At one client we have a git repository that is almost 2 Gb large. (Don't ask why, it is a long story.) Among many other things one problem this causes is that in our CI environment (using Jenkins) every build takes ages. (Cloning this repo takes between 5-30 minutes depending on the weather and the alignment of the stars.

If we have fixed Jenkins agents it would be fast, because Jenkins would maintain a clone of the repository and would only need to update the repository with the most recent changes.

However in our situation we used on-demand started Google Compute Instances.

That meant every time ws started a new GCP instance it had to clone the whole repository. Wasting time, bandwidth, and money.

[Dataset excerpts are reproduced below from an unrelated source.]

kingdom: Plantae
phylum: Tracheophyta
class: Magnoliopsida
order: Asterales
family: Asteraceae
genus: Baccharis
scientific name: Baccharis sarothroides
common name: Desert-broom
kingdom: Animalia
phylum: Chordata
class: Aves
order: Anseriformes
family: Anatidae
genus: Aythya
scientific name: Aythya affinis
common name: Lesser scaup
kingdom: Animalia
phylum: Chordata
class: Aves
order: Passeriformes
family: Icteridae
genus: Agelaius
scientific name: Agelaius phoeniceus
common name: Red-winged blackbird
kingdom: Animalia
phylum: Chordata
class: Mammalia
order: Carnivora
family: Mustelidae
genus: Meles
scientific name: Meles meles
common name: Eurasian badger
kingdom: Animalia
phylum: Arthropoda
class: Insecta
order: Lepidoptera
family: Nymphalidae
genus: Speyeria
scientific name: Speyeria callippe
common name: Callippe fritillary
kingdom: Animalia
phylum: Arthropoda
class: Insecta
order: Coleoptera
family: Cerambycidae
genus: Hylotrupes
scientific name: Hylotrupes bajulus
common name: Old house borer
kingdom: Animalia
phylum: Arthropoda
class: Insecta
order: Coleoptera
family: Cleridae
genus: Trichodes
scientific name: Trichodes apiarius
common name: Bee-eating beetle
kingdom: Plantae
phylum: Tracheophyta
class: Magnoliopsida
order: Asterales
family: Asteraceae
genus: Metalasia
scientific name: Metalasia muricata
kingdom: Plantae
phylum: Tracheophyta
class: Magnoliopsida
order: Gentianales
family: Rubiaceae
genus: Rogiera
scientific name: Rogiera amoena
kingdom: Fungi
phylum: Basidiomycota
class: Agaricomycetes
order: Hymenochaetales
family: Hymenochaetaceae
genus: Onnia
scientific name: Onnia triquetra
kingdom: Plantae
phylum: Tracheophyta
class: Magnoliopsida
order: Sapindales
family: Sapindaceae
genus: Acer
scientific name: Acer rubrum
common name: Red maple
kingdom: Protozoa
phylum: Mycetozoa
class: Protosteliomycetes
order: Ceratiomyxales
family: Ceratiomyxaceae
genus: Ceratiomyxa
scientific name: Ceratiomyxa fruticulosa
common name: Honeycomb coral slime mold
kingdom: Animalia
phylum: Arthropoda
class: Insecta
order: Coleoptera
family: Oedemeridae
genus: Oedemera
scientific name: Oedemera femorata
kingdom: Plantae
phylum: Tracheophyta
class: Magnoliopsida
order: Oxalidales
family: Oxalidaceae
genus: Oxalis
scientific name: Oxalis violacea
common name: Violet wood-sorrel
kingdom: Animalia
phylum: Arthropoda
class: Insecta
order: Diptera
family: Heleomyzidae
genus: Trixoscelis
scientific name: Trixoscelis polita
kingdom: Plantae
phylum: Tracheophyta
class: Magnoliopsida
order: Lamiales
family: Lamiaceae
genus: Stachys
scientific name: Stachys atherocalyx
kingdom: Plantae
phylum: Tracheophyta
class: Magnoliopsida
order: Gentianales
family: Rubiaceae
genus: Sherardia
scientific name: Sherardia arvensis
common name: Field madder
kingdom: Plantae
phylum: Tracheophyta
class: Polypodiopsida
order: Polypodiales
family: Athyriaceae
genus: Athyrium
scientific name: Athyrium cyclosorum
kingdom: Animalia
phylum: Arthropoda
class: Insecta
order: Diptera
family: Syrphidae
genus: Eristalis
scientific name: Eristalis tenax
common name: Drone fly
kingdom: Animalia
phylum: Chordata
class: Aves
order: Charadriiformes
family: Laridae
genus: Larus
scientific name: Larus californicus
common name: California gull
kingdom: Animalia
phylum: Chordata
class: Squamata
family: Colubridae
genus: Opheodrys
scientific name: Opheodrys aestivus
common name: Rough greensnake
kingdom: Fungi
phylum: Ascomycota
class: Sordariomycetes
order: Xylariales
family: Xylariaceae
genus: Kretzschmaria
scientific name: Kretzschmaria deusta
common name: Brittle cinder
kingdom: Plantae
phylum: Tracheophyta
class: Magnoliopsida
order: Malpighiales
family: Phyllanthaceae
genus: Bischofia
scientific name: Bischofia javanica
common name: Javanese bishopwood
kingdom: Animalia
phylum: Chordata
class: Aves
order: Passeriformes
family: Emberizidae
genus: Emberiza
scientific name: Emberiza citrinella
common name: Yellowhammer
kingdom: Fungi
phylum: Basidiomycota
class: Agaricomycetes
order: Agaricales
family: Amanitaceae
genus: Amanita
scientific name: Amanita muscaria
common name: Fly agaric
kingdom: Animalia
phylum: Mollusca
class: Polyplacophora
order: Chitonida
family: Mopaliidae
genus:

To improve the situation our solution was the following.

We created an image in GCP and included a full clone of the repository in /opt/code-maven. Then we used the reference option of git to provide a local reference clone of the repository.

Then, when we wanted to clone the repository we had code like this:

examples/jenkins/clone_using_reference.jenkinsfile



def checkout_from_reference(commit) {
    def reponame = 'code-maven'
    def repo_url = "git@bitbucket.org:USER/${reponame}.git"

    echo "Checkout SHA from reference $commit"
    checkout([
        $class: 'GitSCM',
        branches: [[name: commit]],
        doGenerateSubmoduleConfigurations: false,
        extensions: [
            [$class: 'RelativeTargetDirectory', relativeTargetDir: reponame],
            [$class: 'CloneOption', reference: "/opt/${reponame}"]
        ],
        submoduleCfg: [],
        userRemoteConfigs: [
            [credentialsId: 'jenkins-git-credentials', url: repo_url]
        ]
    ])
    // just to show we are in the right commit:
    dir(reponame) {
        sh(script: "git rev-parse HEAD")
    }
}



This function can get a sha1 or a name of a branch to check out.

Internally it has two variables reponame is the short name of the repository. repo_url is the URL to the original repository. In this case it was in bitbucket.

There is also the name jenkins-git-credentials which is the name of the credentials we added to Jenkins to be able to access the git repository in Bitbucket. If your git server needs authentication, you'll need this configured manually in Jenkins.

Every now and then we had to update the image with the recent changes in the repository so the gap between what we already have in the image and what we have in the reomte repository won't grow too much, but we had to keep the image up to data anyway so this is not extra work.